The Merikins or Merikens were African-American Marines of the War of 1812 – former African slaves who fought for the British against the US in the Corps of Colonial Marines and then, after post-war service in Bermuda, were established as a community in the south of Trinidad in 1815–16. They were settled in an area populated by French-speaking Catholics and retained cohesion as an English-speaking, Baptist community. It is sometimes said that the term "Merikins" derived from the local patois, but as many Americans have long been in the habit of dropping the initial "A" it seems more likely that the new settlers brought that pronunciation with them from the United States. Some of the Company villages and land grants established back then still exist in Trinidad today.
During the American Revolution, the British recruited freedmen for service as Colonial Marines. During the War of 1812, there was a policy that was somewhat similar except that freedmen were treated as free as soon as they came into British hands and there were no conditions nor bargains attached to recruitment. Six companies of freedmen were recruited into a Corps of Colonial Marines along the Atlantic coast, from Chesapeake Bay to Georgia.After that war, the British settled these Colonial Marines in British Empire colonies including Canada, Jamaica, and the Bahamas.
Vice Admiral Sir Alexander Cochrane, on taking over the command of British forces on the North America station on 2 April 1814, issued a proclamation offering a choice of enlistment or resettlement:
... all who may be disposed to emigrate from the UNITED STATES will, with their Families, be received on board His Majesty's Ships or Vessels of War, or at the Military Posts that may be established, upon or near the Coast of the UNITED STATES, when they will have their choice of either entering into His Majesty's Sea or Land Forces, or of being sent as FREE Settlers to the British Possessions in North America or the West Indies, where they will meet with due encouragement ...

• _TASK INSTRUCTIONS_
**a.** According to the text on the Merikins, on what date did Vice Admiral Sir Alexander Cochrane take over command of British forces on the North America station?
**b.** Extract the stretch of the Merikins text from "Vice Admiral Sir" through "due encouragement ...".
The records have no connection to the text on the Merikins.

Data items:
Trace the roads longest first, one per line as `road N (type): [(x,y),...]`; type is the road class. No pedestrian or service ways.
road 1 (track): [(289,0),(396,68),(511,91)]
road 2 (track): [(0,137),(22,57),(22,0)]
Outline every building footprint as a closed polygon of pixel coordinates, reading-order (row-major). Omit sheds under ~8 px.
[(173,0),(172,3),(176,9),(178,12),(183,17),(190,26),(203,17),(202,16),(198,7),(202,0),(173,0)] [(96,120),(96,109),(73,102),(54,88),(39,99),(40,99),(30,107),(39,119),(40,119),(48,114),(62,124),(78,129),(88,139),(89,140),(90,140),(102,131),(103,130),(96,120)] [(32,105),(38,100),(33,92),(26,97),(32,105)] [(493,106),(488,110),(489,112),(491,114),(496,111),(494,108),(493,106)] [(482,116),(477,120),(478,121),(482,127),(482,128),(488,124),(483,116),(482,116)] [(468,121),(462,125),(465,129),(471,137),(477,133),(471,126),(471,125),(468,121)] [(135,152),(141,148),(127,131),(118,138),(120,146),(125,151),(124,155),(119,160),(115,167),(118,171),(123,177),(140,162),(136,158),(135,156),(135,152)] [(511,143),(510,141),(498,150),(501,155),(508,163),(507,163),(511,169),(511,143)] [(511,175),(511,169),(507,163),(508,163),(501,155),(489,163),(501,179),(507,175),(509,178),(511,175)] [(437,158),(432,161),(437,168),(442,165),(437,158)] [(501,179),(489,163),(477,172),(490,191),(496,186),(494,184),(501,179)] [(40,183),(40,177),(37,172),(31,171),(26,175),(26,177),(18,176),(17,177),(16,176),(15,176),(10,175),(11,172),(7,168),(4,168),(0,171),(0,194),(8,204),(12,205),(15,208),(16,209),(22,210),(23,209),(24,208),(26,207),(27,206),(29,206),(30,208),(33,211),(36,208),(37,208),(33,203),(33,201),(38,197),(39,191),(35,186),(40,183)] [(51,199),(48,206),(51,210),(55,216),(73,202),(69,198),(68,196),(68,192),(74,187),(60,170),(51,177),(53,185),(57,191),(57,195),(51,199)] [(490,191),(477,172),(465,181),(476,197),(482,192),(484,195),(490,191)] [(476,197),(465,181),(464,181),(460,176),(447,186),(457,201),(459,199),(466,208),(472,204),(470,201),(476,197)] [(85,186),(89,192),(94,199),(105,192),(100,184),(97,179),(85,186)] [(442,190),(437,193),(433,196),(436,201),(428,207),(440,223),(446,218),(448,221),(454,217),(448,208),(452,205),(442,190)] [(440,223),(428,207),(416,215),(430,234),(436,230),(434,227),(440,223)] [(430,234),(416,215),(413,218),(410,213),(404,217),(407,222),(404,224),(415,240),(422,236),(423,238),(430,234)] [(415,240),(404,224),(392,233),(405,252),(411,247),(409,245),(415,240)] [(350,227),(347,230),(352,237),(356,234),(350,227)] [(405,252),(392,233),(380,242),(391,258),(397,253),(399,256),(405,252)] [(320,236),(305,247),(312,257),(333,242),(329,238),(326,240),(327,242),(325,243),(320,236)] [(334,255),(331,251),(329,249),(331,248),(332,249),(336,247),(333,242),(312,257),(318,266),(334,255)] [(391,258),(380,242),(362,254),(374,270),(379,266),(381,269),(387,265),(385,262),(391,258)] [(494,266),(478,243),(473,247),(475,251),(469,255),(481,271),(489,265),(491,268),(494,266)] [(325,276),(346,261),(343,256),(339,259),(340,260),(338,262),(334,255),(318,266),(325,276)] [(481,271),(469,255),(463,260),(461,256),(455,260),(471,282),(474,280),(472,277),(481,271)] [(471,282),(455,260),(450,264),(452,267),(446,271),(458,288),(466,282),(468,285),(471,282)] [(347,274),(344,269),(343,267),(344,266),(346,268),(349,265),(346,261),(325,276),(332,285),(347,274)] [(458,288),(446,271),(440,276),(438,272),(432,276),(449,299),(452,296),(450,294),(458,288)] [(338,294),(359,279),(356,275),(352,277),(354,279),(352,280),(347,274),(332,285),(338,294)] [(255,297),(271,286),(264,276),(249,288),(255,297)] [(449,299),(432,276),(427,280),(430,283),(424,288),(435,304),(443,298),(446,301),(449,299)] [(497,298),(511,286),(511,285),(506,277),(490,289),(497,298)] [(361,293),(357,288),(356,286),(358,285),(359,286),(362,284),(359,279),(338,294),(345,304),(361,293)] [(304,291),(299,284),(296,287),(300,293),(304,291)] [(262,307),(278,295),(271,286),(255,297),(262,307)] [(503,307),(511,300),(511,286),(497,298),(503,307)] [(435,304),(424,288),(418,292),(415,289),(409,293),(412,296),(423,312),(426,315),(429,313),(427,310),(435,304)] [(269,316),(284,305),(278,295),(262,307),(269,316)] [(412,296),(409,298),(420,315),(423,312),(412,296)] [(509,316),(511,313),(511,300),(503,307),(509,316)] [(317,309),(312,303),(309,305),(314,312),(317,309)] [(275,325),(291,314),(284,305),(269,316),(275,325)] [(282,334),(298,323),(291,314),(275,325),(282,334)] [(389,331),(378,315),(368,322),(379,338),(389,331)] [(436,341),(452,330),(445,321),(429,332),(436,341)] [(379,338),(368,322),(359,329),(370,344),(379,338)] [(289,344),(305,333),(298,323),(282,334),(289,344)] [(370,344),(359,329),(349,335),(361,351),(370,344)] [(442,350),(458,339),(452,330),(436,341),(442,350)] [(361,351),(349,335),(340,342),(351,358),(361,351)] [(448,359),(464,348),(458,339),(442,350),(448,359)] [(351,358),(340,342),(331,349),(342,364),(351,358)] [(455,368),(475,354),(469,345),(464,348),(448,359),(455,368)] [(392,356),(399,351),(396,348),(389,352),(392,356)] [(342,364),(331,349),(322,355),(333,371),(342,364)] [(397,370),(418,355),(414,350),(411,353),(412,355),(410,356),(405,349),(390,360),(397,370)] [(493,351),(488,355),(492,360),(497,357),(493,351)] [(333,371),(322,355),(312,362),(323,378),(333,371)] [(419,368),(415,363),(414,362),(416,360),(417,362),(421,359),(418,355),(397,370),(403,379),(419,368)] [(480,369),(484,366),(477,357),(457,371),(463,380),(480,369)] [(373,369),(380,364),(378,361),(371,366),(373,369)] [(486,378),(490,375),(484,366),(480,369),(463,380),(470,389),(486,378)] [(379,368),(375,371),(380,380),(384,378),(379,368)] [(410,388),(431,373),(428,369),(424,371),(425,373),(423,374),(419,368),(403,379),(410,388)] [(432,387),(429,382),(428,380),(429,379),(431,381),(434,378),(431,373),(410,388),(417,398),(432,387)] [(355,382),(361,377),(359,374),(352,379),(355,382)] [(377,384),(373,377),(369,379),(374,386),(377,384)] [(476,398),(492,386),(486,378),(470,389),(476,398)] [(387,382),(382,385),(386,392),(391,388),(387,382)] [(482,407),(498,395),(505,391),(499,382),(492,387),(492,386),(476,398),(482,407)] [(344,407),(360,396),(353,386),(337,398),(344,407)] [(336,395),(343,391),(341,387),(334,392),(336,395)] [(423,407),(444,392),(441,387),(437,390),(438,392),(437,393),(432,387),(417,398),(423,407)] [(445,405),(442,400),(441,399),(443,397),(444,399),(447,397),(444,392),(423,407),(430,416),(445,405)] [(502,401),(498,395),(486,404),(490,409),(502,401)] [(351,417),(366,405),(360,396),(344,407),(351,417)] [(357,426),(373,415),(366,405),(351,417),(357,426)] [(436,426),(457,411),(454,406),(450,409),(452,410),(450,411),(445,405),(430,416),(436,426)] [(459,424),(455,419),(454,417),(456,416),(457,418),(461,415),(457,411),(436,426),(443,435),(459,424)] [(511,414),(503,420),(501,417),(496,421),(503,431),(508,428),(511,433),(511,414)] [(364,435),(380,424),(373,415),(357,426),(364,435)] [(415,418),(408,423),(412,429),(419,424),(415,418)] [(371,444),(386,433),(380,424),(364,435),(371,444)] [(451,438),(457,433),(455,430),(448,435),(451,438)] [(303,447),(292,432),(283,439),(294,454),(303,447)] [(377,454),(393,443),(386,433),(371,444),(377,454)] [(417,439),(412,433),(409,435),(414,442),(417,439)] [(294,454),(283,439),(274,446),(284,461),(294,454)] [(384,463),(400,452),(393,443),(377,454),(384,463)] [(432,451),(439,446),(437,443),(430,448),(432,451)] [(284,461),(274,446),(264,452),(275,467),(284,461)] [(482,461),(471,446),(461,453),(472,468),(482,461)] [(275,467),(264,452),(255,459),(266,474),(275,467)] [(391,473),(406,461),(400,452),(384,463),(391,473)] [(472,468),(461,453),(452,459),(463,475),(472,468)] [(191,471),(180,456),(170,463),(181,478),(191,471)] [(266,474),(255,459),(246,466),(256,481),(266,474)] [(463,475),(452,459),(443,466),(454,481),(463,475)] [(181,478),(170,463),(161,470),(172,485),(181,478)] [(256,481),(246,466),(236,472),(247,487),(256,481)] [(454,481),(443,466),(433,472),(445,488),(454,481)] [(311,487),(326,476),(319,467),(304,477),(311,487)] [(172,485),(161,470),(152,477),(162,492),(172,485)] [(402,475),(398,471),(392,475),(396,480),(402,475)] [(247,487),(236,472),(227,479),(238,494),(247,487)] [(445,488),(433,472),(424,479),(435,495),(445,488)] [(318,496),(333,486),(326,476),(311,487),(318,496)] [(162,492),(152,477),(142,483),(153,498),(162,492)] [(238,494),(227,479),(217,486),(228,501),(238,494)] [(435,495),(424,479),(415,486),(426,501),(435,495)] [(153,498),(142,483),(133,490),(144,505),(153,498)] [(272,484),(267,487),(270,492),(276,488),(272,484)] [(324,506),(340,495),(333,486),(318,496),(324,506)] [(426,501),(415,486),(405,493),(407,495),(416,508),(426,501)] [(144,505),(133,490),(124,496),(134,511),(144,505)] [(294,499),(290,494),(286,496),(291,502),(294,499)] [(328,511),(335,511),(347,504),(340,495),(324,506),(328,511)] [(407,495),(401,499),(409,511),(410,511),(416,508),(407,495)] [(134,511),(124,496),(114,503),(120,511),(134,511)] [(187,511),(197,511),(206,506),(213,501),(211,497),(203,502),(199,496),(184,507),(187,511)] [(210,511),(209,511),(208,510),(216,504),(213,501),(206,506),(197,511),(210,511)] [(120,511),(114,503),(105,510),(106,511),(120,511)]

• _EXERCISE SOLUTIONS_
**a.** 2 April 1814

**b.**
Vice Admiral Sir Alexander Cochrane, on taking over the command of British forces on the North America station on 2 April 1814, issued a proclamation offering a choice of enlistment or resettlement:
... all who may be disposed to emigrate from the UNITED STATES will, with their Families, be received on board His Majesty's Ships or Vessels of War, or at the Military Posts that may be established, upon or near the Coast of the UNITED STATES, when they will have their choice of either entering into His Majesty's Sea or Land Forces, or of being sent as FREE Settlers to the British Possessions in North America or the West Indies, where they will meet with due encouragement ...